Question

How to write radical form in rational form

Answer 1

Answer:

The Rational form of $\sqrt[4]{5^5}$ is  $5^{\frac{5}{4}}$

Step-by-step explanation:

Given : Radical form as $\sqrt[4]{5^5}$

We have to write the given radical form in rational form.

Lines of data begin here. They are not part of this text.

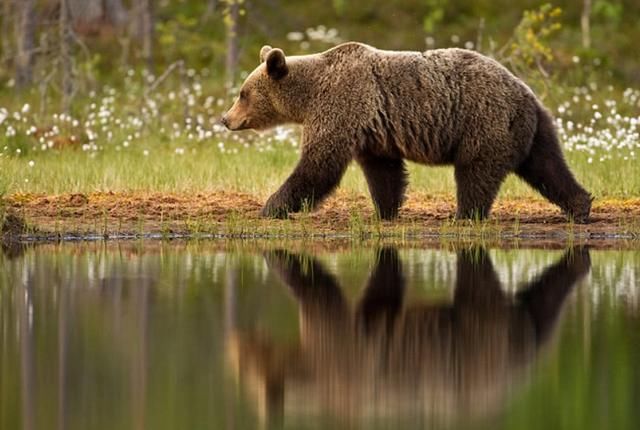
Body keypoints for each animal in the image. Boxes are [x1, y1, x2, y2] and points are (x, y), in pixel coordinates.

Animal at [222, 42, 592, 223]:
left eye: (243, 93)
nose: (226, 119)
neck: (309, 94)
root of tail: (524, 93)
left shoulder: (342, 106)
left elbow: (318, 165)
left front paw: (271, 206)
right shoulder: (372, 130)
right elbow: (383, 171)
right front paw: (384, 211)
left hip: (484, 122)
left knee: (476, 173)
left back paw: (464, 215)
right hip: (532, 128)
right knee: (547, 165)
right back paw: (580, 206)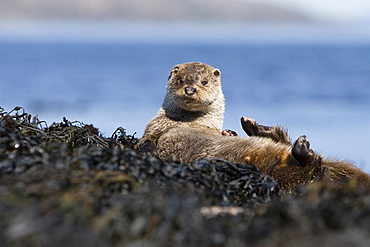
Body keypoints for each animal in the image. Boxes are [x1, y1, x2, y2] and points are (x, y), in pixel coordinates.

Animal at [139, 62, 370, 191]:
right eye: (179, 80)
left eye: (204, 82)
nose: (189, 88)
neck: (191, 121)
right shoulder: (155, 126)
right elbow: (147, 139)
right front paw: (148, 149)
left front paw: (229, 132)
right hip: (277, 171)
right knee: (310, 171)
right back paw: (302, 150)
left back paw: (255, 127)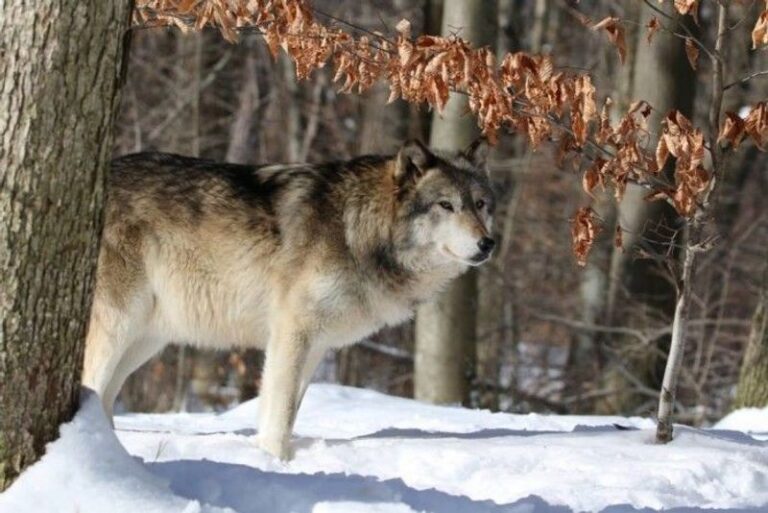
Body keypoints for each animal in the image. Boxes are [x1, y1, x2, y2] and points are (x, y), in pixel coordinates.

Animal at [82, 139, 495, 459]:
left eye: (480, 204)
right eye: (446, 205)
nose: (488, 243)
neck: (357, 230)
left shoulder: (316, 346)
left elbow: (287, 410)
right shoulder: (291, 332)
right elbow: (279, 411)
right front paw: (275, 461)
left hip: (145, 341)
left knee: (104, 396)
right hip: (119, 327)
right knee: (91, 385)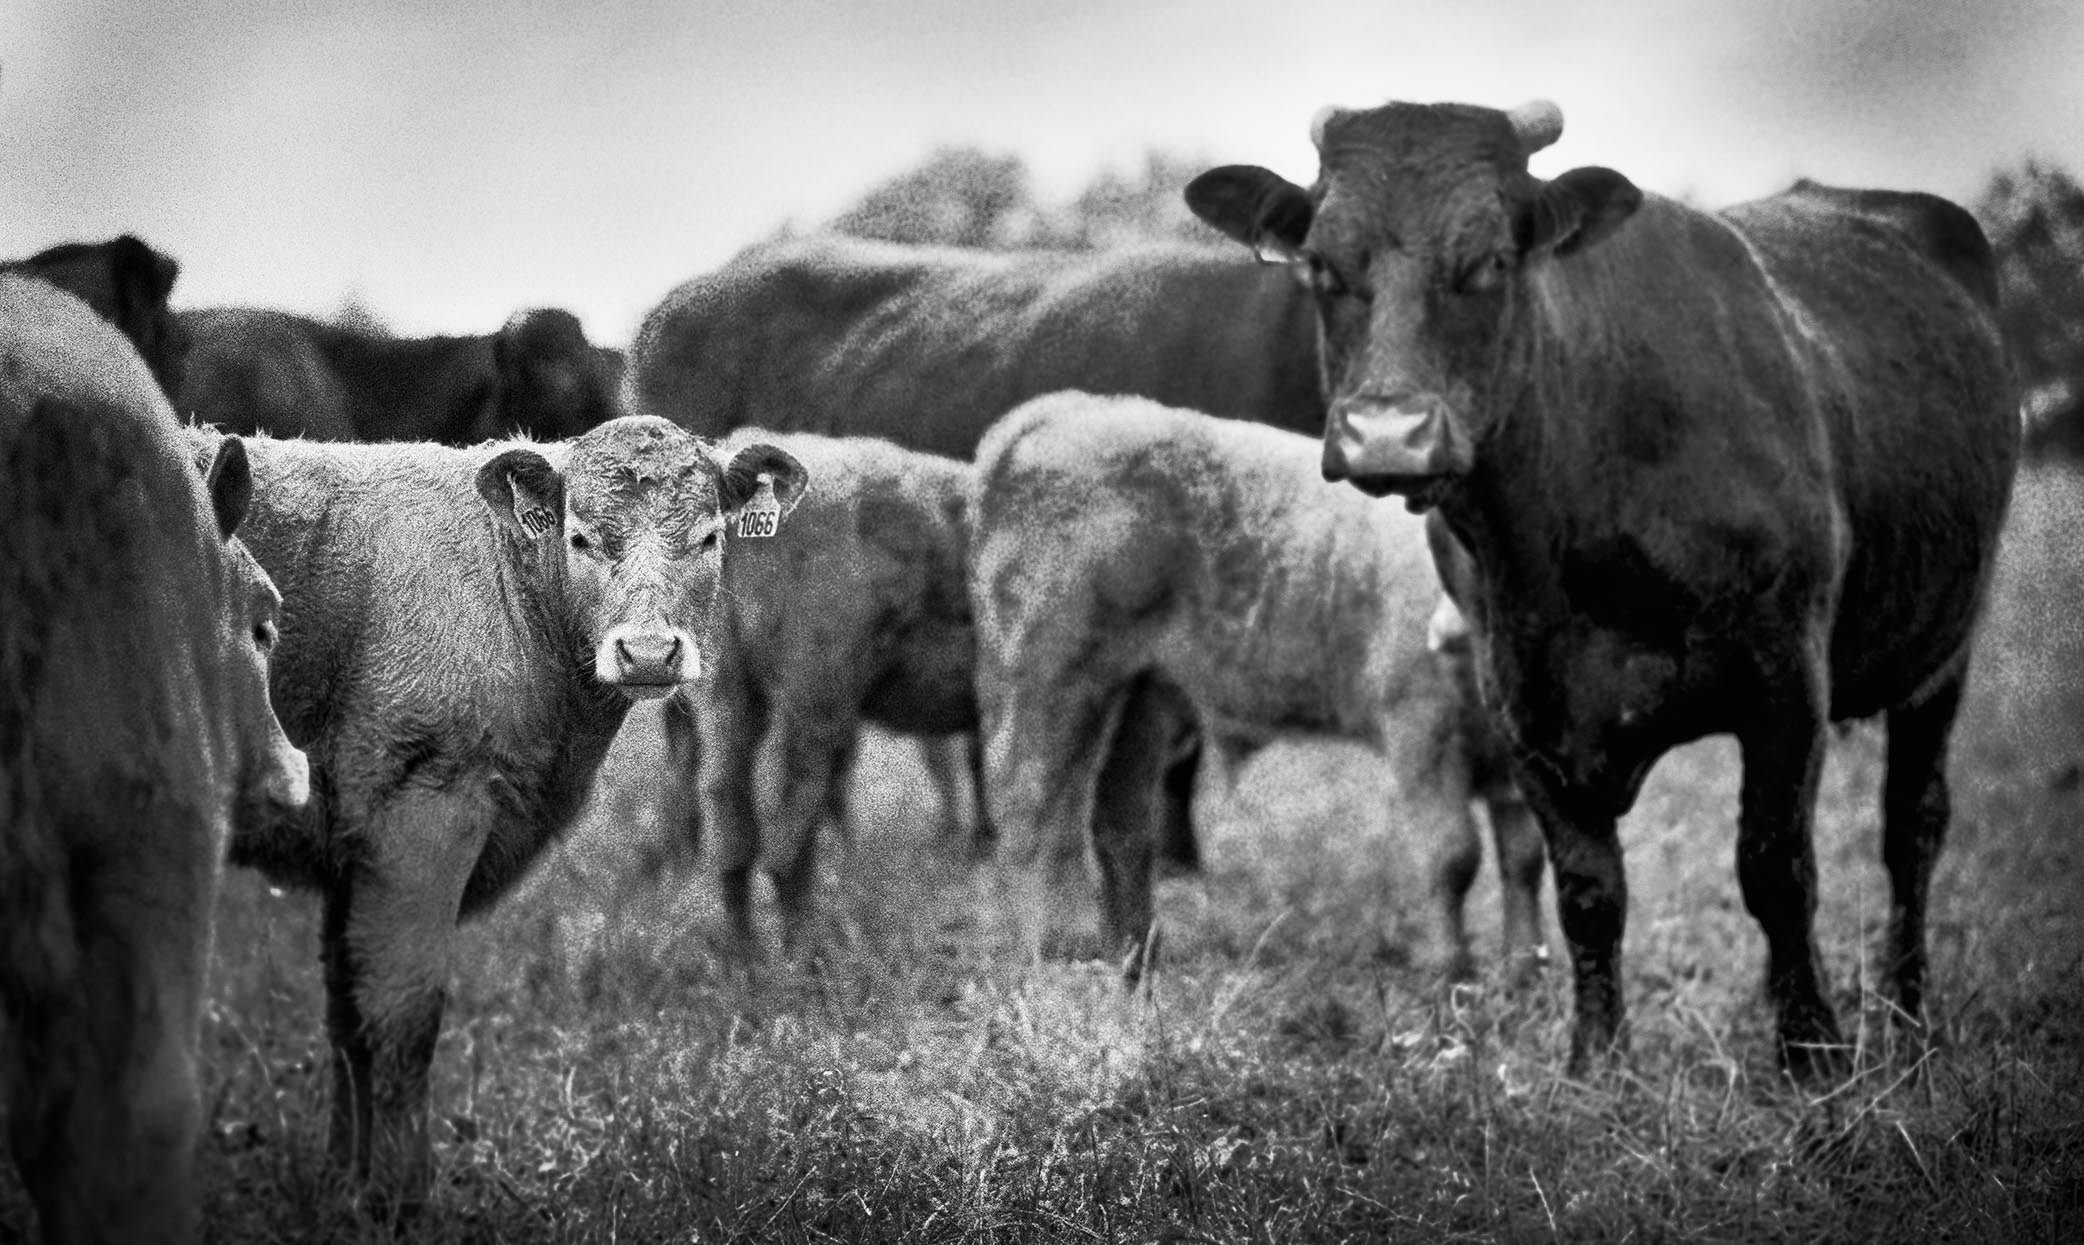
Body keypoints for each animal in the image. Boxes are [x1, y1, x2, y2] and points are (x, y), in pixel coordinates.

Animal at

Consider the given radical form as $\sqrt[4]{5^5}$

We know the rational form of a root form is $\sqrt[n]{x} =x^{\frac{1}{n}}$

Thus, The given expression has n = 4 and x = $5^5$

$\sqrt[4]{5^5}=(5^5)^{\frac{1}{4}}$

Also, Applying exponent rule, we have,

$(x^a)^b=x^ab$

Thus, $5^{\frac{5}{4}}$

Thus, The Rational form of $\sqrt[4]{5^5}$ is  $5^{\frac{5}{4}}$

Answer 2

Answer:
5⁵/⁴

Explanation:
Before we begin, remember the following:
$\sqrt[n]{x}$ = x¹/ⁿ

$\sqrt[n]{x^a}$ = xᵃ/ⁿ

The root form is known as the radical form while the power form is the rational form

Now, for the given:
We want to convert from the radical (root) form to the rational (power) form.
The given is:
4th root of 5⁵

Applying the above rules, we will find that the rational form is:
5⁵/⁴

Hope this helps :)